** Opening Source material block **

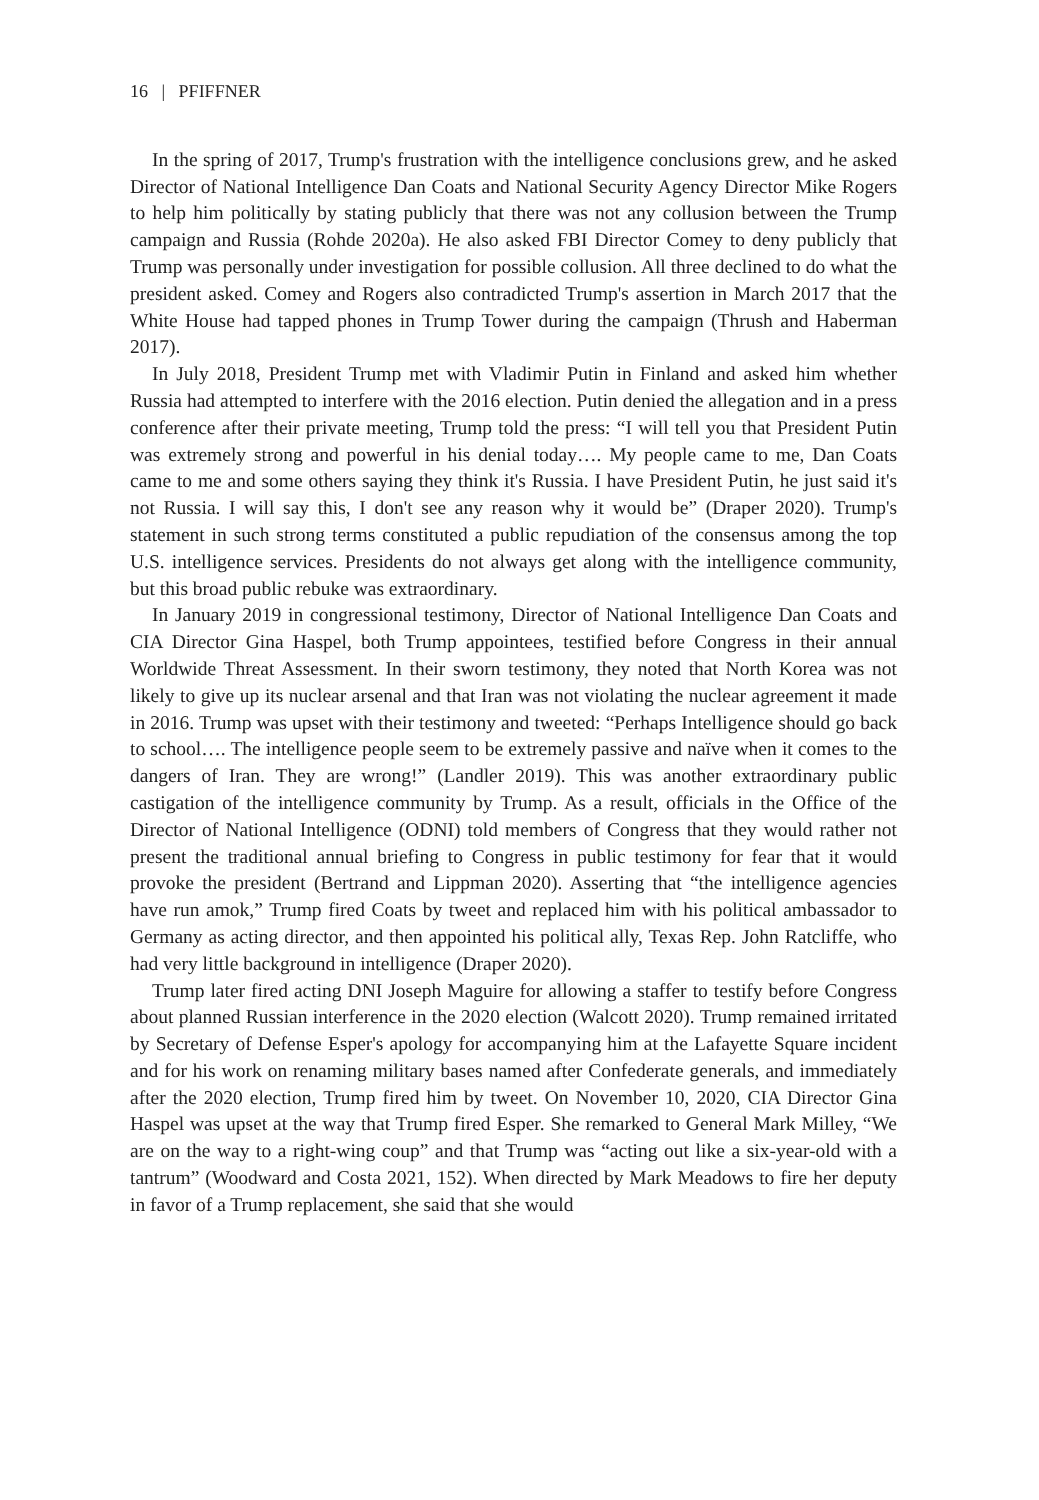16 | PFIFFNER
In the spring of 2017, Trump's frustration with the intelligence conclusions grew, and he asked Director of National Intelligence Dan Coats and National Security Agency Director Mike Rogers to help him politically by stating publicly that there was not any collusion between the Trump campaign and Russia (Rohde 2020a). He also asked FBI Director Comey to deny publicly that Trump was personally under investigation for possible collusion. All three declined to do what the president asked. Comey and Rogers also contradicted Trump's assertion in March 2017 that the White House had tapped phones in Trump Tower during the campaign (Thrush and Haberman 2017).
In July 2018, President Trump met with Vladimir Putin in Finland and asked him whether Russia had attempted to interfere with the 2016 election. Putin denied the allegation and in a press conference after their private meeting, Trump told the press: “I will tell you that President Putin was extremely strong and powerful in his denial today…. My people came to me, Dan Coats came to me and some others saying they think it's Russia. I have President Putin, he just said it's not Russia. I will say this, I don't see any reason why it would be” (Draper 2020). Trump's statement in such strong terms constituted a public repudiation of the consensus among the top U.S. intelligence services. Presidents do not always get along with the intelligence community, but this broad public rebuke was extraordinary.
In January 2019 in congressional testimony, Director of National Intelligence Dan Coats and CIA Director Gina Haspel, both Trump appointees, testified before Congress in their annual Worldwide Threat Assessment. In their sworn testimony, they noted that North Korea was not likely to give up its nuclear arsenal and that Iran was not violating the nuclear agreement it made in 2016. Trump was upset with their testimony and tweeted: “Perhaps Intelligence should go back to school…. The intelligence people seem to be extremely passive and naïve when it comes to the dangers of Iran. They are wrong!” (Landler 2019). This was another extraordinary public castigation of the intelligence community by Trump. As a result, officials in the Office of the Director of National Intelligence (ODNI) told members of Congress that they would rather not present the traditional annual briefing to Congress in public testimony for fear that it would provoke the president (Bertrand and Lippman 2020). Asserting that “the intelligence agencies have run amok,” Trump fired Coats by tweet and replaced him with his political ambassador to Germany as acting director, and then appointed his political ally, Texas Rep. John Ratcliffe, who had very little background in intelligence (Draper 2020).
Trump later fired acting DNI Joseph Maguire for allowing a staffer to testify before Congress about planned Russian interference in the 2020 election (Walcott 2020). Trump remained irritated by Secretary of Defense Esper's apology for accompanying him at the Lafayette Square incident and for his work on renaming military bases named after Confederate generals, and immediately after the 2020 election, Trump fired him by tweet. On November 10, 2020, CIA Director Gina Haspel was upset at the way that Trump fired Esper. She remarked to General Mark Milley, “We are on the way to a right-wing coup” and that Trump was “acting out like a six-year-old with a tantrum” (Woodward and Costa 2021, 152). When directed by Mark Meadows to fire her deputy in favor of a Trump replacement, she said that she would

** Closing Source material block **

▶ **Task**: Reproduce every line from the preceding data in which the word "fired" can be found.

▶ **Solution to this task**:
In January 2019 in congressional testimony, Director of National Intelligence Dan Coats and CIA Director Gina Haspel, both Trump appointees, testified before Congress in their annual Worldwide Threat Assessment. In their sworn testimony, they noted that North Korea was not likely to give up its nuclear arsenal and that Iran was not violating the nuclear agreement it made in 2016. Trump was upset with their testimony and tweeted: “Perhaps Intelligence should go back to school…. The intelligence people seem to be extremely passive and naïve when it comes to the dangers of Iran. They are wrong!” (Landler 2019). This was another extraordinary public castigation of the intelligence community by Trump. As a result, officials in the Office of the Director of National Intelligence (ODNI) told members of Congress that they would rather not present the traditional annual briefing to Congress in public testimony for fear that it would provoke the president (Bertrand and Lippman 2020). Asserting that “the intelligence agencies have run amok,” Trump fired Coats by tweet and replaced him with his political ambassador to Germany as acting director, and then appointed his political ally, Texas Rep. John Ratcliffe, who had very little background in intelligence (Draper 2020).
Trump later fired acting DNI Joseph Maguire for allowing a staffer to testify before Congress about planned Russian interference in the 2020 election (Walcott 2020). Trump remained irritated by Secretary of Defense Esper's apology for accompanying him at the Lafayette Square incident and for his work on renaming military bases named after Confederate generals, and immediately after the 2020 election, Trump fired him by tweet. On November 10, 2020, CIA Director Gina Haspel was upset at the way that Trump fired Esper. She remarked to General Mark Milley, “We are on the way to a right-wing coup” and that Trump was “acting out like a six-year-old with a tantrum” (Woodward and Costa 2021, 152). When directed by Mark Meadows to fire her deputy in favor of a Trump replacement, she said that she would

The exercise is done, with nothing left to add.